Posted on June 13, 2008 by Web Dreams


Published in the New Mat Top Hat June 2008.

Looks like we're finally getting some good summer weather. May was wetter and colder than I remember from last year. Our garden was put in late, due to the soil being too muddy. And it didn't help that I threw my back out for several days from the rototiller. 

We had a successful hatch on Jackson Run after the fourth broody hen got serious. The spotted Sussex whom I named "Spot" managed to hatch two identical Araucana chicks on April 24. Actually, I discovered several days into her broodiness that Spot was sitting on a light bulb. I snatched that away and placed four fresh eggs out of the refrigerator underneath her. Spot sat for 21 more days, with that entranced look on her face. What a delight it was to discover the two baby chicks from the fertile eggs. 

Spot took good care of her two chicks, but a couple of weeks ago, while my husband and I were away for most the day, one of the chicks vanished. With a sinking heart I knew something had killed it. We didn't want to think it was possible, but we now suspect our cat, Jessica, helped herself to a miniature chicken dinner while we were gone. Jessica had been outside, and she remained outside without coming in to eat the rest of the day. To top that off, Jessica must have had a guilty conscience because she stayed out all night!

When the mother hen appeared to abandon the remaining chick, I took measures to secure the poor little thing in the cat carrier for several days, until the little thing could be better equipped to resist harm. At night I'd let it out to mingle with the other birds in the hen house. Mother Spot ignored her youngster, for the most part. Eventually, we decided to throw caution to the wind and let the little bird out to run with the others. Somehow Spot has reclaimed her maternal instincts and the two can be seen running around together. Little "Suzy Q," as I named her, is as happy as can be to be free again. 

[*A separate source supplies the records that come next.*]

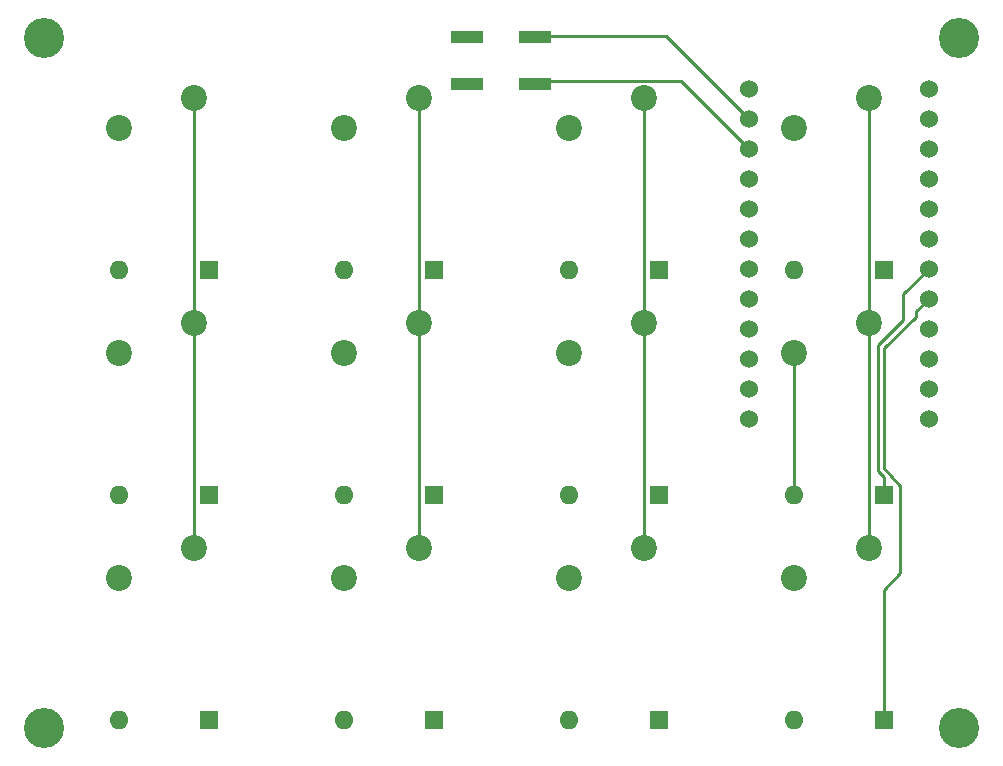
<source format=gbr>
%TF.GenerationSoftware,KiCad,Pcbnew,(5.1.10)-1*%
%TF.CreationDate,2021-11-04T23:56:30-04:00*%
%TF.ProjectId,pluto12,706c7574-6f31-4322-9e6b-696361645f70,rev?*%
%TF.SameCoordinates,Original*%
%TF.FileFunction,Copper,L2,Bot*%
%TF.FilePolarity,Positive*%
%FSLAX46Y46*%
G04 Gerber Fmt 4.6, Leading zero omitted, Abs format (unit mm)*
G04 Created by KiCad (PCBNEW (5.1.10)-1) date 2021-11-04 23:56:30*
%MOMM*%
%LPD*%
G01*
G04 APERTURE LIST*
%TA.AperFunction,SMDPad,CuDef*%
%ADD10R,2.750000X1.000000*%
%TD*%
%TA.AperFunction,ComponentPad*%
%ADD11C,2.200000*%
%TD*%
%TA.AperFunction,ComponentPad*%
%ADD12O,1.600000X1.600000*%
%TD*%
%TA.AperFunction,ComponentPad*%
%ADD13R,1.600000X1.600000*%
%TD*%
%TA.AperFunction,ComponentPad*%
%ADD14C,1.524000*%
%TD*%
%TA.AperFunction,ViaPad*%
%ADD15C,3.400000*%
%TD*%
%TA.AperFunction,Conductor*%
%ADD16C,0.250000*%
%TD*%
G04 APERTURE END LIST*
D10*
%TO.P,RST SW,2*%
%TO.N,GND*%
X150835000Y-64675000D03*
X145075000Y-64675000D03*
%TO.P,RST SW,1*%
%TO.N,RST*%
X145075000Y-68675000D03*
X150835000Y-68675000D03*
%TD*%
D11*
%TO.P,S12,1*%
%TO.N,C3*%
X179070000Y-107950000D03*
%TO.P,S12,2*%
%TO.N,Net-(D12-Pad2)*%
X172720000Y-110490000D03*
%TD*%
%TO.P,S11,1*%
%TO.N,C2*%
X160020000Y-107950000D03*
%TO.P,S11,2*%
%TO.N,Net-(D11-Pad2)*%
X153670000Y-110490000D03*
%TD*%
%TO.P,S10,1*%
%TO.N,C1*%
X140970000Y-107950000D03*
%TO.P,S10,2*%
%TO.N,Net-(D10-Pad2)*%
X134620000Y-110490000D03*
%TD*%
%TO.P,S9,1*%
%TO.N,C0*%
X121920000Y-107950000D03*
%TO.P,S9,2*%
%TO.N,Net-(D9-Pad2)*%
X115570000Y-110490000D03*
%TD*%
%TO.P,S8,1*%
%TO.N,C3*%
X179070000Y-88900000D03*
%TO.P,S8,2*%
%TO.N,Net-(D8-Pad2)*%
X172720000Y-91440000D03*
%TD*%
%TO.P,S7,1*%
%TO.N,C2*%
X160020000Y-88900000D03*
%TO.P,S7,2*%
%TO.N,Net-(D7-Pad2)*%
X153670000Y-91440000D03*
%TD*%
%TO.P,S6,1*%
%TO.N,C1*%
X140970000Y-88900000D03*
%TO.P,S6,2*%
%TO.N,Net-(D6-Pad2)*%
X134620000Y-91440000D03*
%TD*%
%TO.P,S5,1*%
%TO.N,C0*%
X121920000Y-88900000D03*
%TO.P,S5,2*%
%TO.N,Net-(D5-Pad2)*%
X115570000Y-91440000D03*
%TD*%
%TO.P,S4,1*%
%TO.N,C3*%
X179070000Y-69850000D03*
%TO.P,S4,2*%
%TO.N,Net-(D4-Pad2)*%
X172720000Y-72390000D03*
%TD*%
%TO.P,S3,1*%
%TO.N,C2*%
X160020000Y-69850000D03*
%TO.P,S3,2*%
%TO.N,Net-(D3-Pad2)*%
X153670000Y-72390000D03*
%TD*%
%TO.P,S2,1*%
%TO.N,C1*%
X140970000Y-69850000D03*
%TO.P,S2,2*%
%TO.N,Net-(D2-Pad2)*%
X134620000Y-72390000D03*
%TD*%
%TO.P,S1,1*%
%TO.N,C0*%
X121920000Y-69850000D03*
%TO.P,S1,2*%
%TO.N,Net-(D1-Pad2)*%
X115570000Y-72390000D03*
%TD*%
D12*
%TO.P,D12,2*%
%TO.N,Net-(D12-Pad2)*%
X172720000Y-122555000D03*
D13*
%TO.P,D12,1*%
%TO.N,R2*%
X180340000Y-122555000D03*
%TD*%
D12*
%TO.P,D11,2*%
%TO.N,Net-(D11-Pad2)*%
X153670000Y-122555000D03*
D13*
%TO.P,D11,1*%
%TO.N,R2*%
X161290000Y-122555000D03*
%TD*%
D12*
%TO.P,D10,2*%
%TO.N,Net-(D10-Pad2)*%
X134620000Y-122555000D03*
D13*
%TO.P,D10,1*%
%TO.N,R2*%
X142240000Y-122555000D03*
%TD*%
D12*
%TO.P,D9,2*%
%TO.N,Net-(D9-Pad2)*%
X115570000Y-122555000D03*
D13*
%TO.P,D9,1*%
%TO.N,R2*%
X123190000Y-122555000D03*
%TD*%
D12*
%TO.P,D8,2*%
%TO.N,Net-(D8-Pad2)*%
X172720000Y-103505000D03*
D13*
%TO.P,D8,1*%
%TO.N,R1*%
X180340000Y-103505000D03*
%TD*%
D12*
%TO.P,D7,2*%
%TO.N,Net-(D7-Pad2)*%
X153670000Y-103505000D03*
D13*
%TO.P,D7,1*%
%TO.N,R1*%
X161290000Y-103505000D03*
%TD*%
D12*
%TO.P,D6,2*%
%TO.N,Net-(D6-Pad2)*%
X134620000Y-103505000D03*
D13*
%TO.P,D6,1*%
%TO.N,R1*%
X142240000Y-103505000D03*
%TD*%
D12*
%TO.P,D5,2*%
%TO.N,Net-(D5-Pad2)*%
X115570000Y-103505000D03*
D13*
%TO.P,D5,1*%
%TO.N,R1*%
X123190000Y-103505000D03*
%TD*%
D12*
%TO.P,D4,2*%
%TO.N,Net-(D4-Pad2)*%
X172720000Y-84455000D03*
D13*
%TO.P,D4,1*%
%TO.N,R0*%
X180340000Y-84455000D03*
%TD*%
D12*
%TO.P,D3,2*%
%TO.N,Net-(D3-Pad2)*%
X153670000Y-84455000D03*
D13*
%TO.P,D3,1*%
%TO.N,R0*%
X161290000Y-84455000D03*
%TD*%
D12*
%TO.P,D2,2*%
%TO.N,Net-(D2-Pad2)*%
X134620000Y-84455000D03*
D13*
%TO.P,D2,1*%
%TO.N,R0*%
X142240000Y-84455000D03*
%TD*%
D12*
%TO.P,D1,2*%
%TO.N,Net-(D1-Pad2)*%
X115570000Y-84455000D03*
D13*
%TO.P,D1,1*%
%TO.N,R0*%
X123190000Y-84455000D03*
%TD*%
D14*
%TO.P,B1,24*%
%TO.N,Net-(B1-Pad24)*%
X168910000Y-69088000D03*
%TO.P,B1,23*%
%TO.N,GND*%
X168910000Y-71628000D03*
%TO.P,B1,22*%
%TO.N,RST*%
X168910000Y-74168000D03*
%TO.P,B1,21*%
%TO.N,Net-(B1-Pad21)*%
X168910000Y-76708000D03*
%TO.P,B1,20*%
%TO.N,Net-(B1-Pad20)*%
X168910000Y-79248000D03*
%TO.P,B1,19*%
%TO.N,Net-(B1-Pad19)*%
X168910000Y-81788000D03*
%TO.P,B1,18*%
%TO.N,Net-(B1-Pad18)*%
X168910000Y-84328000D03*
%TO.P,B1,17*%
%TO.N,Net-(B1-Pad17)*%
X168910000Y-86868000D03*
%TO.P,B1,16*%
%TO.N,Net-(B1-Pad16)*%
X168910000Y-89408000D03*
%TO.P,B1,15*%
%TO.N,Net-(B1-Pad15)*%
X168910000Y-91948000D03*
%TO.P,B1,14*%
%TO.N,Net-(B1-Pad14)*%
X168910000Y-94488000D03*
%TO.P,B1,13*%
%TO.N,Net-(B1-Pad13)*%
X168910000Y-97028000D03*
%TO.P,B1,12*%
%TO.N,C3*%
X184150000Y-97028000D03*
%TO.P,B1,11*%
%TO.N,C2*%
X184150000Y-94488000D03*
%TO.P,B1,10*%
%TO.N,C1*%
X184150000Y-91948000D03*
%TO.P,B1,9*%
%TO.N,C0*%
X184150000Y-89408000D03*
%TO.P,B1,8*%
%TO.N,R2*%
X184150000Y-86868000D03*
%TO.P,B1,7*%
%TO.N,R1*%
X184150000Y-84328000D03*
%TO.P,B1,6*%
%TO.N,R0*%
X184150000Y-81788000D03*
%TO.P,B1,5*%
%TO.N,Net-(B1-Pad5)*%
X184150000Y-79248000D03*
%TO.P,B1,4*%
%TO.N,Net-(B1-Pad4)*%
X184150000Y-76708000D03*
%TO.P,B1,3*%
%TO.N,Net-(B1-Pad3)*%
X184150000Y-74168000D03*
%TO.P,B1,2*%
%TO.N,Net-(B1-Pad2)*%
X184150000Y-71628000D03*
%TO.P,B1,1*%
%TO.N,Net-(B1-Pad1)*%
X184150000Y-69088000D03*
%TD*%
D15*
%TO.N,*%
X109220000Y-123190000D03*
X109220000Y-64770000D03*
X186690000Y-64770000D03*
X186690000Y-123190000D03*
%TD*%
D16*
%TO.N,GND*%
X168910000Y-71628000D02*
X161925000Y-64643000D01*
X161925000Y-64643000D02*
X150876000Y-64643000D01*
%TO.N,RST*%
X163166999Y-68424999D02*
X151158001Y-68424999D01*
X168910000Y-74168000D02*
X163166999Y-68424999D01*
X151158001Y-68424999D02*
X150876000Y-68707000D01*
%TO.N,C3*%
X179070000Y-69850000D02*
X179070000Y-88900000D01*
X179070000Y-88900000D02*
X179070000Y-104420002D01*
X179070000Y-104420002D02*
X179070000Y-108204000D01*
%TO.N,C2*%
X160020000Y-69850000D02*
X160020000Y-88900000D01*
X160020000Y-88900000D02*
X160020000Y-104420002D01*
X160020000Y-104420002D02*
X160020000Y-107950000D01*
%TO.N,C1*%
X140970000Y-107950000D02*
X140970000Y-88900000D01*
X140970000Y-88900000D02*
X140970000Y-69850000D01*
%TO.N,C0*%
X121920000Y-69850000D02*
X121920000Y-88900000D01*
X121920000Y-88900000D02*
X121920000Y-104420002D01*
X121920000Y-104420002D02*
X121920000Y-107950000D01*
%TO.N,R2*%
X180340000Y-111506000D02*
X180340000Y-122682000D01*
X181737000Y-102716998D02*
X181737000Y-110109000D01*
X180340000Y-101219000D02*
X181737000Y-102716998D01*
X180340000Y-91059000D02*
X180340000Y-101219000D01*
X183062999Y-88463001D02*
X180340000Y-91059000D01*
X181737000Y-110109000D02*
X180340000Y-111506000D01*
X183062999Y-87955001D02*
X183062999Y-88463001D01*
X184150000Y-86868000D02*
X183062999Y-87955001D01*
%TO.N,R1*%
X180340000Y-101956408D02*
X179832000Y-101448408D01*
X180340000Y-103505000D02*
X180340000Y-101956408D01*
X179832000Y-101448408D02*
X179832000Y-90805000D01*
X179832000Y-90805000D02*
X181991000Y-88646000D01*
X181991000Y-88646000D02*
X181991000Y-86487000D01*
X181991000Y-86487000D02*
X184150000Y-84328000D01*
%TO.N,Net-(D8-Pad2)*%
X172720000Y-91440000D02*
X172720000Y-103632000D01*
%TD*%
M02*

</source>
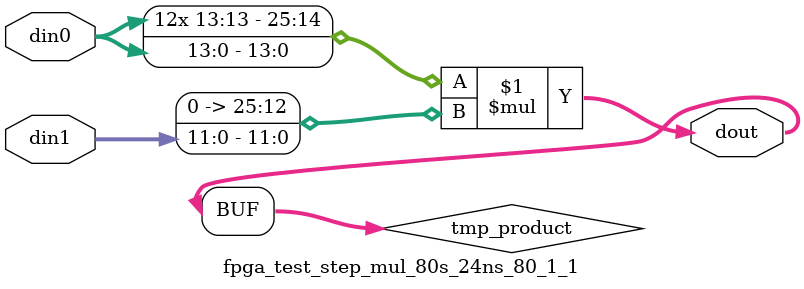
<source format=v>

`timescale 1 ns / 1 ps

  module fpga_test_step_mul_80s_24ns_80_1_1(din0, din1, dout);
parameter ID = 1;
parameter NUM_STAGE = 0;
parameter din0_WIDTH = 14;
parameter din1_WIDTH = 12;
parameter dout_WIDTH = 26;

input [din0_WIDTH - 1 : 0] din0; 
input [din1_WIDTH - 1 : 0] din1; 
output [dout_WIDTH - 1 : 0] dout;

wire signed [dout_WIDTH - 1 : 0] tmp_product;












assign tmp_product = $signed(din0) * $signed({1'b0, din1});









assign dout = tmp_product;







endmodule

</source>
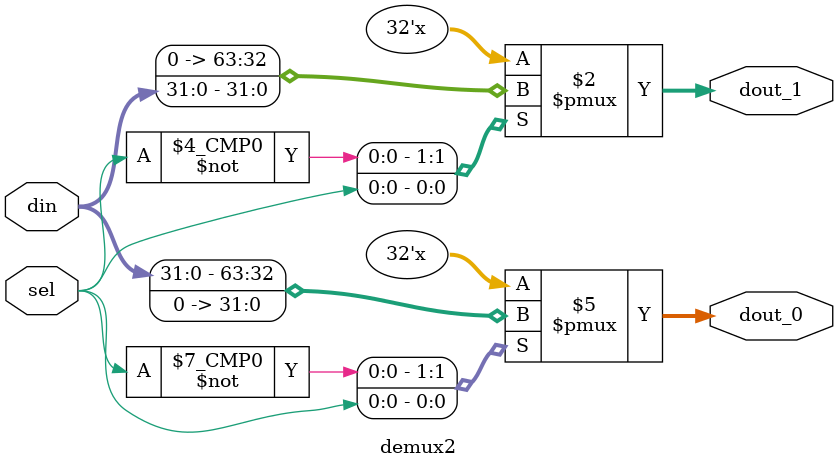
<source format=v>
`timescale 1ns / 1ps


module demux2(
    sel, din, dout_0, dout_1
    );
parameter data_size = 32;

input sel;
input [data_size-1:0] din;
output reg [data_size-1:0] dout_0, dout_1;

wire sel;
wire [data_size-1:0] din;


always @ (sel or din)
begin
    case(sel)
    1'b0: 
    begin
        dout_0 = din;
        dout_1 = {data_size{1'b0}};
    end
    1'b1: 
    begin
        dout_1 = din;
        dout_0 = {data_size{1'b0}};
    end
    default:
    begin
        dout_0 = {data_size{1'b0}};
        dout_1 = {data_size{1'b0}};        
    end
    endcase
end

endmodule

</source>
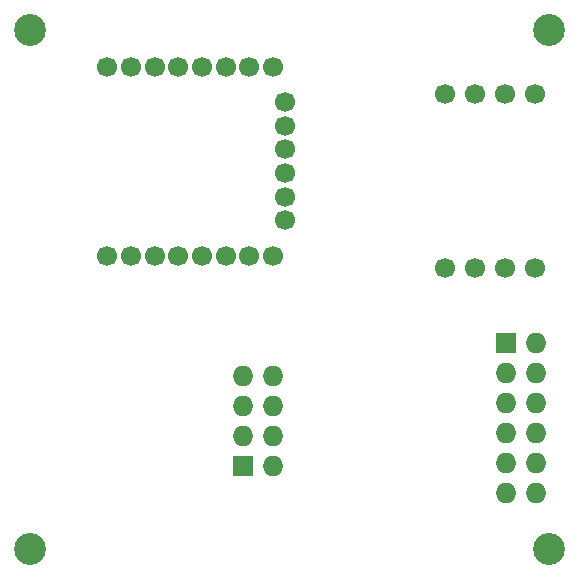
<source format=gbs>
G04 #@! TF.FileFunction,Soldermask,Bot*
%FSLAX46Y46*%
G04 Gerber Fmt 4.6, Leading zero omitted, Abs format (unit mm)*
G04 Created by KiCad (PCBNEW (2016-06-01 BZR 6870, Git 0ccd3bb)-product) date 06/04/16 15:12:46*
%MOMM*%
%LPD*%
G01*
G04 APERTURE LIST*
%ADD10C,0.150000*%
%ADD11C,1.700000*%
%ADD12C,2.700000*%
%ADD13R,1.727200X1.727200*%
%ADD14O,1.727200X1.727200*%
G04 APERTURE END LIST*
D10*
D11*
X39575500Y-34147500D03*
X24575500Y-37147500D03*
X38575500Y-21147500D03*
X26575500Y-37147500D03*
X28575500Y-37147500D03*
X30575500Y-37147500D03*
X32575500Y-37147500D03*
X34575500Y-37147500D03*
X36575500Y-37147500D03*
X38575500Y-37147500D03*
X36575500Y-21147500D03*
X34575500Y-21147500D03*
X32575500Y-21147500D03*
X30575500Y-21147500D03*
X28575500Y-21147500D03*
X26575500Y-21147500D03*
X24575500Y-21147500D03*
X39575500Y-32147500D03*
X39575500Y-30147500D03*
X39575500Y-28147500D03*
X39575500Y-26147500D03*
X39575500Y-24147500D03*
X53123500Y-23447500D03*
X53123500Y-38147500D03*
X55663500Y-38147500D03*
X58203500Y-38147500D03*
X60743500Y-38147500D03*
X55663500Y-23447500D03*
X58203500Y-23447500D03*
X60743500Y-23447500D03*
D12*
X18000000Y-18000000D03*
X18000000Y-62000000D03*
X62000000Y-62000000D03*
D13*
X58356500Y-44577000D03*
D14*
X60896500Y-44577000D03*
X58356500Y-47117000D03*
X60896500Y-47117000D03*
X58356500Y-49657000D03*
X60896500Y-49657000D03*
X58356500Y-52197000D03*
X60896500Y-52197000D03*
X58356500Y-54737000D03*
X60896500Y-54737000D03*
X58356500Y-57277000D03*
X60896500Y-57277000D03*
D12*
X62000000Y-18000000D03*
D13*
X36068000Y-54991000D03*
D14*
X38608000Y-54991000D03*
X36068000Y-52451000D03*
X38608000Y-52451000D03*
X36068000Y-49911000D03*
X38608000Y-49911000D03*
X36068000Y-47371000D03*
X38608000Y-47371000D03*
M02*

</source>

We lost an adult chicken last week to a predator -- our first real loss this year. I was mowing and discovered the pile of feathers in our field. My first guess was a hawk. However, two days later, in the early evening, there was a major commotion in the chicken yard. I stepped outside just in time to see a coyote with a bushy tail take off into the woods from the fenced-in chicken yard. Within minutes the dog was after it, but the coyote naturally got away. 

How helpless and scared it feels to know you have a predator and that it will undoubtedly come back! I debated on whether to keep the birds penned in or inside their house all day. That just wasn't an option. Why have birds if they can't be happy and free range like they are used to doing? The solution was putting a radio up and blaring it into the woods all day long. I used to do that in Colorado, and it worked. So now we have golden oldies disrupting the beautiful silence of our property during daylight hours. I had to sacrifice something to save the birds. So far, so good! 

Now here's the strangest thing I've ever seen. One of my hens dropped an egg outside, next to the pond by their chicken house. I picked it up and thought, "What the heck is this?" The egg was green (Araucana) but it was three times larger and heavier than a normal-sized chicken egg. I took it inside and showed the family. "That's a turkey egg," said my stepson. "Maybe it's from that heron we see," suggested my husband. 

I thought about hatching it in an incubator, but on Sunday morning we broke the humungous egg open, and you'll never guess what was inside! First, the white and the yolk of a normal egg poured out into a bowl. But the -- THEN another fully formed, hard-shelled green egg came out -- and inside of THAT was a normal white and yolk like the other one. 

I never heard of a chicken laying an egg inside an egg! Too weird. Of course, I took pictures, and then wished I had taken a video to put up on You Tube. We all had a good laugh over this, but somewhere outside there's a poor hen with a mighty sore behind.